- _YOUR ASSIGNMENT_: Copy out every entry below word for word, leaving the pictures out.

[Short-answer chart entries]
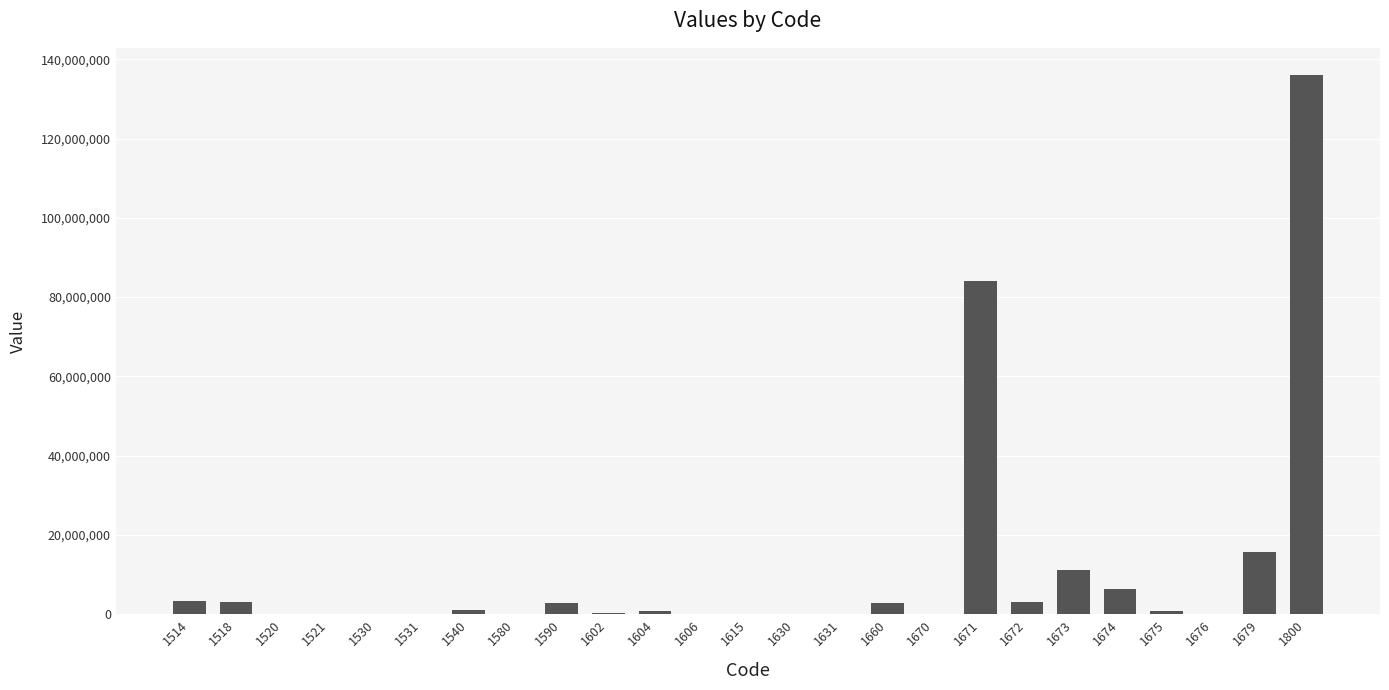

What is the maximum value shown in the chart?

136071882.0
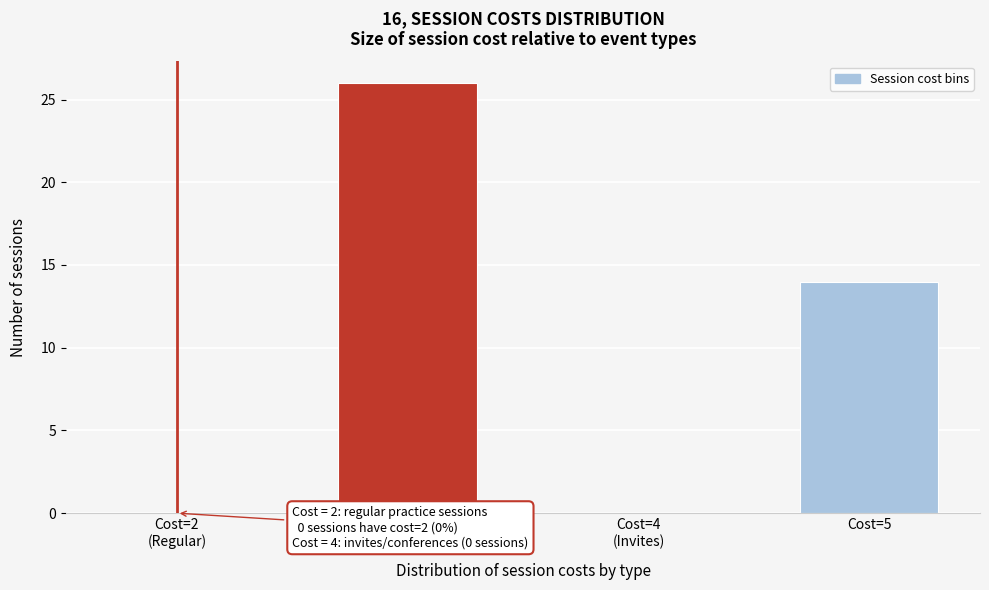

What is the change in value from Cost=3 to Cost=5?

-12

- _SOLUTION TO THE PROBLEM_:
What is the maximum value shown in the chart?

136071882.0

What is the change in value from Cost=3 to Cost=5?

-12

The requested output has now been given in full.